Exercise requirements:
Search the records for lines that contain the word "crontab". Copy them all.

Listed entries:
+---+
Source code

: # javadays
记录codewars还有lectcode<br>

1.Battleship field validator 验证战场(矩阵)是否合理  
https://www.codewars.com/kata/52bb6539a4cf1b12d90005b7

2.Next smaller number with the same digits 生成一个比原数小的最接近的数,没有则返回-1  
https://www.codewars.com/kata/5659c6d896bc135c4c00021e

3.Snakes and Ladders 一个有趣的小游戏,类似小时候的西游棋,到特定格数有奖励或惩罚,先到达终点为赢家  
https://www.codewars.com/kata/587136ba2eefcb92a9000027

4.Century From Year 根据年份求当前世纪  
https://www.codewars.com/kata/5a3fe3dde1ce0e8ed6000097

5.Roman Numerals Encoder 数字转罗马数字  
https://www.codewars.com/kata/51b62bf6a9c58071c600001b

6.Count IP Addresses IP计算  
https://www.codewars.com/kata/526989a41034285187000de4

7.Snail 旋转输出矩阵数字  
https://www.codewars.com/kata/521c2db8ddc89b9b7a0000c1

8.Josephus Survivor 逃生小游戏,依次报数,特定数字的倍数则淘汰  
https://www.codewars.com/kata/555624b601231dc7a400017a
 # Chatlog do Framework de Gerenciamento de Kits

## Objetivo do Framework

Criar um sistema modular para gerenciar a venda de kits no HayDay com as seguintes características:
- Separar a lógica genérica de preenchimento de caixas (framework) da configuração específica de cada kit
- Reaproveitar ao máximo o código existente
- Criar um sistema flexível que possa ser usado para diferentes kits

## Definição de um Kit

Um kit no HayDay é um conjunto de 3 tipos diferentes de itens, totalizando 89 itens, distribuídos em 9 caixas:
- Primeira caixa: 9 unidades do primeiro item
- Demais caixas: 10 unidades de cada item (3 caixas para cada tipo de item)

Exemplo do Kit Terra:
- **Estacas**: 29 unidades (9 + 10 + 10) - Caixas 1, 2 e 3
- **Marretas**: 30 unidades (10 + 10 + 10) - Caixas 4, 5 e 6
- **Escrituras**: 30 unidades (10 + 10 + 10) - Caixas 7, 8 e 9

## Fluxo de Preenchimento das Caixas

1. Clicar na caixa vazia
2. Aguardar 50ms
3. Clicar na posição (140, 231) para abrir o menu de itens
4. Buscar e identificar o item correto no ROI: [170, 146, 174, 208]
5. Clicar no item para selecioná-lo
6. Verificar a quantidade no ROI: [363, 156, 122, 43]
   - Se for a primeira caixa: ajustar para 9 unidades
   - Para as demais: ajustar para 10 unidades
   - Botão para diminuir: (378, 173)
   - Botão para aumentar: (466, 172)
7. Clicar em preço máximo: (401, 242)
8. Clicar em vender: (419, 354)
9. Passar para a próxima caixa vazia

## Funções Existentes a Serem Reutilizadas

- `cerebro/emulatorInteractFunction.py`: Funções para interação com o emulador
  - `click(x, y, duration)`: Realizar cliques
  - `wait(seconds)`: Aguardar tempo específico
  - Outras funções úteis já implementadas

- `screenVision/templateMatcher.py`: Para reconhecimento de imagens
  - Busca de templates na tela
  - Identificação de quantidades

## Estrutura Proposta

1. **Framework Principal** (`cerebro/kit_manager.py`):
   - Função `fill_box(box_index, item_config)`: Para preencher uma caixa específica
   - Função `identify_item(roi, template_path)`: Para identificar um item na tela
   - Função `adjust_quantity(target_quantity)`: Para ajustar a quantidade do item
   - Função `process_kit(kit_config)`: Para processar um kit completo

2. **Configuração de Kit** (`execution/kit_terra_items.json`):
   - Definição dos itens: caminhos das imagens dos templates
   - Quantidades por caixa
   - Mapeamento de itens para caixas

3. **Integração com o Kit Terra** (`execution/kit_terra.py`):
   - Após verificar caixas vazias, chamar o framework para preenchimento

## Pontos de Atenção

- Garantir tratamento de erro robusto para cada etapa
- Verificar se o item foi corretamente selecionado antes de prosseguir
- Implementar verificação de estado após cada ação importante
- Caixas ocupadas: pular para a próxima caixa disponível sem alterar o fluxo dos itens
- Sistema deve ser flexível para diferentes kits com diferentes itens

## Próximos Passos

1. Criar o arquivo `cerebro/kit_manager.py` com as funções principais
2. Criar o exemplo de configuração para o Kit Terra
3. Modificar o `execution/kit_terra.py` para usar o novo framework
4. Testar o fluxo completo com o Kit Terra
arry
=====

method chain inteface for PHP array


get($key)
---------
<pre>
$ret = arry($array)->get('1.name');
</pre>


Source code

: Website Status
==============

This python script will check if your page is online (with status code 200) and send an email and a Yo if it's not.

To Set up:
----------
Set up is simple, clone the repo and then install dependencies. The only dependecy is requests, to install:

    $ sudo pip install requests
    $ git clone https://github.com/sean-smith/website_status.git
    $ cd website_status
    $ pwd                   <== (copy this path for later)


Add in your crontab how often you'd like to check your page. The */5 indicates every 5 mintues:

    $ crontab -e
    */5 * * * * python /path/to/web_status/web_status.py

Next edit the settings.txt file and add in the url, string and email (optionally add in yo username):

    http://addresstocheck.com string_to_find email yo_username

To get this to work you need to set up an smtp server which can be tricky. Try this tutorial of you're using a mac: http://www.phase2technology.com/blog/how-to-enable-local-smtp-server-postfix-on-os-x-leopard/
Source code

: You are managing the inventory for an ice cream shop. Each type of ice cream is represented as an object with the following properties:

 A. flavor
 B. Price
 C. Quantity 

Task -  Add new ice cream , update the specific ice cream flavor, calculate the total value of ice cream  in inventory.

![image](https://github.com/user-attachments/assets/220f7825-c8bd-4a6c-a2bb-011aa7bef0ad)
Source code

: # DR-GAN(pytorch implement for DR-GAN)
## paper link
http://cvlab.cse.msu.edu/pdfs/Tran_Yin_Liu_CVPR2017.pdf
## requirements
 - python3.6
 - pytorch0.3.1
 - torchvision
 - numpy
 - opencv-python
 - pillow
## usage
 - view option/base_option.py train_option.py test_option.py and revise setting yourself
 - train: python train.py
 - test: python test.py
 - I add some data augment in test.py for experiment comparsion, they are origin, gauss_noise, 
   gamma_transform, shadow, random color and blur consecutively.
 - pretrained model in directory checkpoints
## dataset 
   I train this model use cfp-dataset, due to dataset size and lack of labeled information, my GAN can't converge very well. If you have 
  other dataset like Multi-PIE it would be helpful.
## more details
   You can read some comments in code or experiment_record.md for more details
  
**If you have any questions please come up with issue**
+---+
Expected output:
Add in your crontab how often you'd like to check your page. The */5 indicates every 5 mintues:
    $ crontab -e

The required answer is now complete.